**Work task:** Find the word "DCode" in the records below. List each line containing it.

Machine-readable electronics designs
=== Begin Enclosure ===

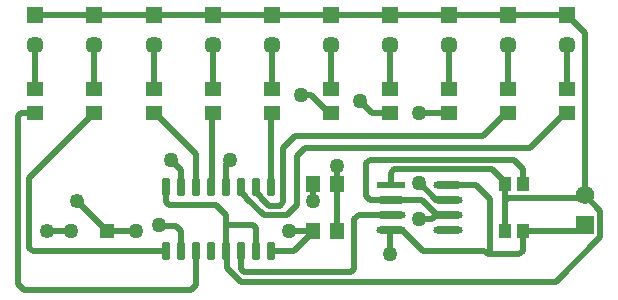
<source format=gtl>
G04*
G04 #@! TF.GenerationSoftware,Altium Limited,Altium Designer,25.1.2 (22)*
G04*
G04 Layer_Physical_Order=1*
G04 Layer_Color=255*
%FSLAX44Y44*%
%MOMM*%
G71*
G04*
G04 #@! TF.SameCoordinates,AD346B73-5CDA-477C-9317-97912F4A6BFF*
G04*
G04*
G04 #@! TF.FilePolarity,Positive*
G04*
G01*
G75*
%ADD14R,1.0000X1.3000*%
G04:AMPARAMS|DCode=15|XSize=2.4692mm|YSize=0.6221mm|CornerRadius=0.3111mm|HoleSize=0mm|Usage=FLASHONLY|Rotation=0.000|XOffset=0mm|YOffset=0mm|HoleType=Round|Shape=RoundedRectangle|*
%AMROUNDEDRECTD15*
21,1,2.4692,0.0000,0,0,0.0*
21,1,1.8470,0.6221,0,0,0.0*
1,1,0.6221,0.9235,0.0000*
1,1,0.6221,-0.9235,0.0000*
1,1,0.6221,-0.9235,0.0000*
1,1,0.6221,0.9235,0.0000*
%
%ADD15ROUNDEDRECTD15*%
%ADD16R,2.4692X0.6221*%
%ADD17R,1.4500X1.2000*%
%ADD18R,1.2000X1.4500*%
G04:AMPARAMS|DCode=19|XSize=0.6mm|YSize=1.45mm|CornerRadius=0.051mm|HoleSize=0mm|Usage=FLASHONLY|Rotation=0.000|XOffset=0mm|YOffset=0mm|HoleType=Round|Shape=RoundedRectangle|*
%AMROUNDEDRECTD19*
21,1,0.6000,1.3480,0,0,0.0*
21,1,0.4980,1.4500,0,0,0.0*
1,1,0.1020,0.2490,-0.6740*
1,1,0.1020,-0.2490,-0.6740*
1,1,0.1020,-0.2490,0.6740*
1,1,0.1020,0.2490,0.6740*
%
%ADD19ROUNDEDRECTD19*%
%ADD24C,1.4500*%
%ADD25R,1.4500X1.4500*%
%ADD26C,1.5700*%
%ADD27R,1.5700X1.5700*%
%ADD28C,1.2500*%
%ADD29R,1.2500X1.2500*%
%ADD31C,0.5000*%
%ADD32C,1.2700*%
D14*
X442500Y100000D02*
D03*
X427500D02*
D03*
X442500Y60000D02*
D03*
X427500D02*
D03*
D15*
X379136Y99050D02*
D03*
Y86350D02*
D03*
Y73650D02*
D03*
Y60950D02*
D03*
X330864D02*
D03*
Y73650D02*
D03*
Y86350D02*
D03*
D16*
Y99050D02*
D03*
D17*
X30000Y180000D02*
D03*
Y160000D02*
D03*
X80000Y180000D02*
D03*
Y160000D02*
D03*
X130000Y180000D02*
D03*
Y160000D02*
D03*
X180000Y180000D02*
D03*
Y160000D02*
D03*
X230000Y180000D02*
D03*
Y160000D02*
D03*
X280000Y180000D02*
D03*
Y160000D02*
D03*
X330000Y180000D02*
D03*
Y160000D02*
D03*
X380000Y180000D02*
D03*
Y160000D02*
D03*
X430000Y180000D02*
D03*
Y160000D02*
D03*
X480000Y180000D02*
D03*
Y160000D02*
D03*
D18*
X285000Y100000D02*
D03*
X265000D02*
D03*
Y60000D02*
D03*
X285000D02*
D03*
D19*
X229450Y97250D02*
D03*
X216750D02*
D03*
X204050D02*
D03*
X191350D02*
D03*
X178650D02*
D03*
X165950D02*
D03*
X153250D02*
D03*
X140550D02*
D03*
X229450Y42750D02*
D03*
X216750D02*
D03*
X204050D02*
D03*
X191350D02*
D03*
X178650D02*
D03*
X165950D02*
D03*
X153250D02*
D03*
X140550D02*
D03*
D24*
X30000Y217300D02*
D03*
X80000D02*
D03*
X130000D02*
D03*
X180000D02*
D03*
X230000D02*
D03*
X280000D02*
D03*
X330000D02*
D03*
X380000D02*
D03*
X430000D02*
D03*
X480000D02*
D03*
D25*
X30000Y242700D02*
D03*
X80000D02*
D03*
X130000D02*
D03*
X180000D02*
D03*
X230000D02*
D03*
X280000D02*
D03*
X330000D02*
D03*
X380000D02*
D03*
X430000D02*
D03*
X480000D02*
D03*
D26*
X495000Y90000D02*
D03*
D27*
Y64600D02*
D03*
D28*
X65000Y85550D02*
D03*
X39600Y60150D02*
D03*
D29*
X90400D02*
D03*
D31*
X442500Y42929D02*
Y60000D01*
X415000Y40000D02*
X439571D01*
X442500Y42929D01*
X330000Y180000D02*
Y217300D01*
X203665Y17000D02*
X470878D01*
X508350Y54472D01*
X191850Y28815D02*
X203665Y17000D01*
X330000Y60386D02*
X330564Y60950D01*
X340099D01*
X330000Y40000D02*
Y60386D01*
X355000Y100150D02*
X355770D01*
X369570Y86350D02*
X379136D01*
X355770Y100150D02*
X369570Y86350D01*
X330864D02*
X357201D01*
X369901Y73650D01*
X312929Y86350D02*
X330864D01*
X415000Y40000D02*
Y87071D01*
X403021Y99050D02*
X415000Y87071D01*
X379136Y99050D02*
X403021D01*
X355000Y70000D02*
X365920D01*
X369570Y73650D01*
X369901D01*
X358120Y42929D02*
X410000D01*
X340099Y60950D02*
X358120Y42929D01*
X410000D02*
X412929Y40000D01*
X145000Y120000D02*
X145000D01*
X153250Y111750D01*
X135934Y64066D02*
X148850D01*
X135000Y65000D02*
X135934Y64066D01*
X148850D02*
X153250Y59666D01*
Y42750D02*
Y59666D01*
X183150Y81850D02*
X191350Y73650D01*
X140550Y84779D02*
Y97250D01*
X143479Y81850D02*
X183150D01*
X140550Y84779D02*
X143479Y81850D01*
X39600Y60150D02*
X39675Y60075D01*
X59925D02*
X60000Y60000D01*
X39675Y60075D02*
X59925D01*
X114925D02*
X115000Y60000D01*
X90475Y60075D02*
X114925D01*
X65000Y85550D02*
X90475Y60075D01*
X265000Y85000D02*
X265000Y85000D01*
X265000Y85000D02*
Y100000D01*
X191350Y65000D02*
X213821D01*
X216750Y62071D01*
Y42750D02*
Y62071D01*
X191350Y65000D02*
Y73650D01*
X495000Y90000D02*
X508350Y76650D01*
Y54472D02*
Y76650D01*
X191850Y28815D02*
Y42250D01*
X191350Y42750D02*
X191850Y42250D01*
X204050Y27929D02*
Y42750D01*
Y27929D02*
X206979Y25000D01*
X297071D01*
X300000Y27929D01*
X285000Y100000D02*
Y115000D01*
X300000Y70000D02*
X303650Y73650D01*
X285000Y60000D02*
Y100000D01*
X310000Y89279D02*
X312929Y86350D01*
X310000Y89279D02*
Y117071D01*
X303650Y73650D02*
X330864D01*
X300000Y27929D02*
Y70000D01*
X245000Y60000D02*
X265000D01*
X27929Y42750D02*
X140550D01*
Y47000D01*
X330864Y109071D02*
X333793Y112000D01*
X257929Y130000D02*
X448750D01*
X330864Y99050D02*
Y109071D01*
X333793Y112000D02*
X417000D01*
X312929Y120000D02*
X435000D01*
X310000Y117071D02*
X312929Y120000D01*
X435000D02*
X442500Y112500D01*
Y100000D02*
Y112500D01*
X417000Y112000D02*
X427500Y101500D01*
Y85000D02*
Y101500D01*
X448750Y130000D02*
X478750Y160000D01*
X250000Y140000D02*
X408750D01*
X428750Y160000D01*
X427500Y85000D02*
X430500Y88000D01*
X427500Y60000D02*
Y85000D01*
X430500Y88000D02*
X493000D01*
X495000Y90000D01*
Y227700D01*
X480000Y242700D02*
X495000Y227700D01*
X191350Y42750D02*
Y65000D01*
X25000Y45679D02*
X27929Y42750D01*
X223200Y73071D02*
X243071D01*
X237071Y81071D02*
X240000Y84000D01*
X251465Y81465D02*
Y123535D01*
X243071Y73071D02*
X251465Y81465D01*
X227900Y81071D02*
X237071D01*
X220935Y88035D02*
X227900Y81071D01*
X240000Y84000D02*
Y130000D01*
X208235Y88035D02*
X223200Y73071D01*
X255000Y175000D02*
X263750D01*
X278750Y160000D01*
X280000D01*
X153250Y97250D02*
Y111750D01*
X305000Y170000D02*
X315000Y160000D01*
X330000D01*
X191350Y116350D02*
X195000Y120000D01*
X191350Y97250D02*
Y116350D01*
X229725Y97525D02*
Y159725D01*
X229450Y97250D02*
X229725Y97525D01*
Y159725D02*
X230000Y160000D01*
X355000D02*
X380000D01*
X179150Y97750D02*
Y159150D01*
X178650Y97250D02*
X179150Y97750D01*
X240000Y130000D02*
X250000Y140000D01*
X230000Y180000D02*
Y217300D01*
X25000Y45679D02*
Y105000D01*
X15000Y15000D02*
X20000Y10000D01*
X162071D01*
X165950Y13879D01*
X15000Y15000D02*
Y157071D01*
X265000Y100000D02*
X265000D01*
X216750Y93000D02*
Y97250D01*
Y93000D02*
X220935Y88815D01*
X251465Y123535D02*
X257929Y130000D01*
X204050Y93000D02*
Y97250D01*
Y93000D02*
X208235Y88815D01*
Y88035D02*
Y88815D01*
X478750Y160000D02*
X480000D01*
X220935Y88035D02*
Y88815D01*
X428750Y160000D02*
X430000D01*
X229450Y42750D02*
X249000D01*
X265000Y58750D01*
Y60000D01*
X280000Y180000D02*
Y217300D01*
X78750Y160000D02*
X80000D01*
X75250Y156500D02*
X78750Y160000D01*
X75250Y155250D02*
Y156500D01*
X25000Y105000D02*
X75250Y155250D01*
X15000Y157071D02*
X17929Y160000D01*
X130000D02*
X131250D01*
X165950Y125300D01*
Y97250D02*
Y125300D01*
X179150Y159150D02*
X180000Y160000D01*
X442500Y60000D02*
X490400D01*
X495000Y64600D01*
X165950Y13879D02*
Y42750D01*
X17929Y160000D02*
X30000D01*
X480000Y180000D02*
Y217300D01*
X430000Y180000D02*
Y217300D01*
X380000Y180000D02*
Y217300D01*
X180000Y180000D02*
Y217300D01*
X130000Y180000D02*
Y217300D01*
X80000Y180000D02*
Y217300D01*
X30000Y180000D02*
Y217300D01*
X430000Y242700D02*
X480000D01*
X380000D02*
X430000D01*
X330000D02*
X380000D01*
X280000D02*
X330000D01*
X230000D02*
X280000D01*
X180000D02*
X230000D01*
X130000D02*
X180000D01*
X80000D02*
X130000D01*
X30000D02*
X80000D01*
D32*
X330000Y40000D02*
D03*
X355000Y100150D02*
D03*
Y70000D02*
D03*
X145000Y120000D02*
D03*
X135000Y65000D02*
D03*
X60000Y60000D02*
D03*
X115000D02*
D03*
X265000Y85000D02*
D03*
X285000Y115000D02*
D03*
X245000Y60000D02*
D03*
X255000Y175000D02*
D03*
X305000Y170000D02*
D03*
X195000Y120000D02*
D03*
X355000Y160000D02*
D03*
M02*

</source>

=== End Enclosure ===

**Problem solution:**
G04:AMPARAMS|DCode=15|XSize=2.4692mm|YSize=0.6221mm|CornerRadius=0.3111mm|HoleSize=0mm|Usage=FLASHONLY|Rotation=0.000|XOffset=0mm|YOffset=0mm|HoleType=Round|Shape=RoundedRectangle|*
G04:AMPARAMS|DCode=19|XSize=0.6mm|YSize=1.45mm|CornerRadius=0.051mm|HoleSize=0mm|Usage=FLASHONLY|Rotation=0.000|XOffset=0mm|YOffset=0mm|HoleType=Round|Shape=RoundedRectangle|*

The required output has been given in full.